Monica’s condition worsened dramatically in October 2012. But in another sign of her determined spirit, she battled long enough to meet and hold her sister Angela’s newborn twins and have one final family holiday with Iain, 62, and Jamie.

“It was like she wasn’t going to let it beat her before she got to do what she wanted,” says Jamie, who is in his third year at Craigmount High. “She wanted to see my Auntie Angela’s twins and she did.

“A week before she died we had a holiday at Center Parcs. We didn’t know if she’d be well enough to travel, but she went to hospital in the morning and the doctors said she could go, and by God we had a good time.

“It was brilliant.”

Within a week of returning home, however, Monica became desperately ill. As the family prepared for the worst, she rallied dramatically to give Iain and Jamie precious final hours by her bed at St Columba’s Hospice, holding each other, chatting and recalling happy times.

“She had rallied completely against the odds and came up with the goods,” says Jamie. “It was like it was her way of saying ‘goodbye’. She was lying in bed and she was on a lot of drugs, but was chatting to us and there were times we were laughing.

“It was honestly one of the greatest nights of my life. It was incredible and I want to tell other people that although there are lots of times when it’s awful, there can be times when you can laugh and enjoy being together, too.”

Jamie’s grief was still raw when he learned he had been chosen to join a special group of young people on the Face annual trip to the frozen north. For younger children, it’s a magical trip to meet Santa in his frozen home. And for the older ones like Jamie, it’s an escape into a special winter wonderland of skidoo rides, sledging, snowball fights and fun.
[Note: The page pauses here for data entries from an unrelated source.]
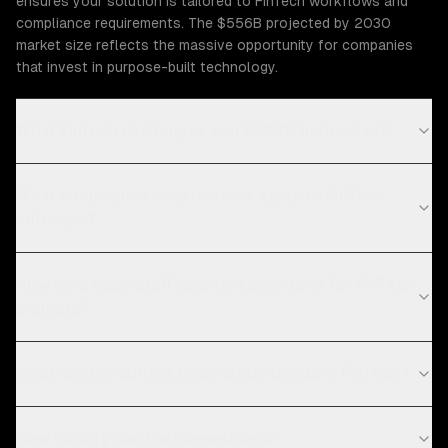
ensures your solution is tailored to FinTech workflows and
compliance requirements. The $556B projected by 2030
market size reflects the massive opportunity for companies
that invest in purpose-built technology.
What Fintech challenges can ZTABS help solve?
What compliance requirements apply to FinTech
software?
How long does staff augmentation take for FinTech
projects?
What are the current technology trends in FinTech?
How quickly can I get developers?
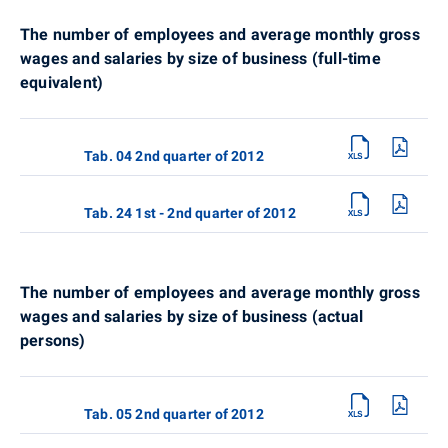
The number of employees and average monthly gross
wages and salaries by size of business (full-time
equivalent)
Tab. 04 2nd quarter of 2012
Tab. 24 1st - 2nd quarter of 2012
The number of employees and average monthly gross
wages and salaries by size of business (actual
persons)
Tab. 05 2nd quarter of 2012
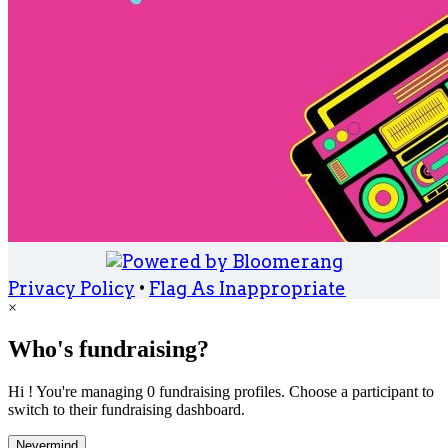
Privacy Policy
•
Flag As Inappropriate
×
Who's fundraising?
Hi ! You're managing 0 fundraising profiles. Choose a participant to
switch to their fundraising dashboard.
Nevermind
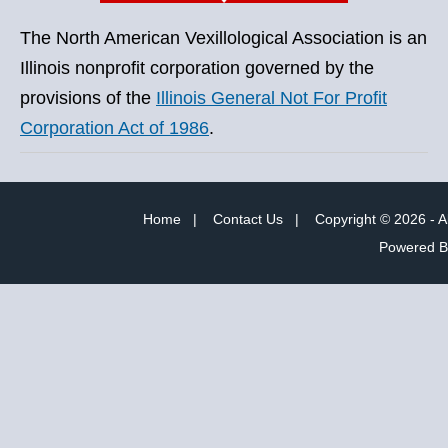
The North American Vexillological Association is an
Illinois nonprofit corporation governed by the
provisions of the
Illinois General Not For Profit
Corporation Act of 1986
.
Home
|
Contact Us
|
Copyright © 2026 - A
Powered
Jamie was on the flight when he met Emma, whose book EEK! My Mummy Has Breast Cancer was published last year. Reading the book, he realised that his experiences could help others.

He has already written more than 1000 words and a Facebook page to keep followers informed of its progress has notched up 778 ‘likes’ in just a few days.

Iain has thrown his support behind Jamie. “Things have snowballed a bit and he is very excited by the challenge. He’s a sensible and well-balanced person, very determined. He’s a winner, he plays a lot of sport and if he says he’ll do something, he’ll do it.

“I’m confident that it’ll happen.”

Jamie says his mum’s determination is a constant inspiration: “I’ve got a lot of things I want to say in it [his book], so I’m going to take my time and make my mum proud. I’m determined – I suppose I get that from her.”

Go to Jamie’s Facebook page My Mum Monica for more information

There was no-one I could talk to, so I wrote a book

JAMIE was inspired to start writing his book by fellow teen Emma Sutherland, whom he met while on a charity plane trip to Lapland in December.

Emma had been chosen by local charity Face to go on the special day trip after she wrote a book detailing her own journey through her mum’s breast cancer battle.

Her book was published and is now available at libraries, at Maggie’s Centres, and at the website below.

Emma, who has offered her full support to Jamie, says writing the book helped answer a lot of her own questions about her mum Rosie’s illness and come to terms with what was happening.

“When mum was diagnosed, I didn’t know anyone who was going through the same thing, so there was no-one to really talk to about it.

“And unless you’ve been through it, you don’t really understand. There are things that come up that only someone in the same situation would get.”